--- BEGIN Page extract ---

Options in project files that are read in by ``include:'' lines in other project files will be executed as if they were at the position of the ``include:'' line.

Lines that start with ``morinfo:'' contain information about the morphology; lines that start with ``syninfo:'' contain information about the syntax. In malaga, you get this information if you use the command info. Example:
morinfo: =====================================
morinfo: Deutsche Malaga Morphologie 3.0
morinfo: written by Oliver Lorenz, 11.04.1997
morinfo: dmm@linguistik.uni-erlangen.de
morinfo: =====================================

3.2  The Malaga startup file ``.malagarc''

If you prefer some options that you want to use with every Malaga project, you may create your personal startup file in your home directory, called ``.malagarc''. You can enter malaga and mallex options in the same manner as you do in the project file:
malaga: set hidden +semantics
malaga: set robust on

mallex: set hidden +semantics +syntax
The options in the project file are used first, so you can override options in the project file by setting them in the startup file. In the startup file, you should set the display option if you want to use the graphical display program written in TCL/Tk.

You can set some attributes of the graphical user interface, namely the position, the size, and the font size of each window that is part of the user interface. Here is an example which sets every option available:
result_geometry: 628x480+640+0
result_font_size: 12

tree_geometry: 628x480+640+512
tree_font_size: 12

path_geometry: 628x480+640+0
path_font_size: 12

variables_geometry: 628x480+0+512
variables_font_size: 12
The geometry defines the size and/or position of each window. The first two numbers (``628x480'') define the width and the height of the window in pixels, the last two numbers (``+640+512'') define the position of its upper left corner. The available font sizes are 8, 10, 12, 14, and 18 pixels.

3.3  The Program ``malaga''

The program malaga is the user interface for analysing word forms and sentences, displaying the results and finding bugs in a grammar. You can start malaga giving either the name of a project file or the names of the grammar files as arguments:

malaga english.pro

or

malaga english.sym_c english.mor_c english.lex_c english.syn_c

If you are not using a project file, you have to give: When malaga has been started, it loads the symbol file, the lexicon file and the rule file(s). After loading, the prompt appears. Then malaga is ready to execute your commands:
malaga (4.3) - Copyright (C) 1995-1999 Bjoern Beutel
This program comes with ABSOLUTELY NO WARRANTY.
This is free software which you may redistribute under certain conditions.
For details, refer to the GNU General Public License.
malaga> 
You can now enter any malaga command. If you are not sure about the name of a command, use the command help to get an overview of all malaga commands.

If you want to quit malaga, enter the command quit.

You can use the following command line options when you start malaga:
``-morphology'' or ``-m'' starts malaga in morphology mode. That is, word forms are being read in from the standard input stream and analysed (one word form per line). The analysis result is being written to the standard output stream.

--- END Page extract ---

_Required actions:_
- a) Return the part of the Malaga manual excerpt that begins at the words "The program malaga" and stops after "General Public License.".
- b) Could you turn the paragraph of the Malaga manual excerpt that opens with "The geometry defines" into a short bulleted list that keeps its main facts?

--- BEGIN Recorded information ---

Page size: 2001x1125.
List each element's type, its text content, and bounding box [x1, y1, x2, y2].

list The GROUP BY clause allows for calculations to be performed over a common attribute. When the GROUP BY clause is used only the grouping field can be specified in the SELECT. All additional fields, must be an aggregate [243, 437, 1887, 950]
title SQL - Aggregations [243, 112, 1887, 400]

--- END Recorded information ---

_The replies:_
- a)
The program malaga is the user interface for analysing word forms and sentences, displaying the results and finding bugs in a grammar. You can start malaga giving either the name of a project file or the names of the grammar files as arguments:

malaga english.pro

or

malaga english.sym_c english.mor_c english.lex_c english.syn_c

If you are not using a project file, you have to give: When malaga has been started, it loads the symbol file, the lexicon file and the rule file(s). After loading, the prompt appears. Then malaga is ready to execute your commands:
malaga (4.3) - Copyright (C) 1995-1999 Bjoern Beutel
This program comes with ABSOLUTELY NO WARRANTY.
This is free software which you may redistribute under certain conditions.
For details, refer to the GNU General Public License.

- b)
- The geometry sets the size and/or position of each window.
- The first two numbers ("628x480") give the window's width and height in pixels.
- The last two numbers ("+640+512") give the position of its upper left corner.
- Available font sizes are 8, 10, 12, 14, and 18 pixels.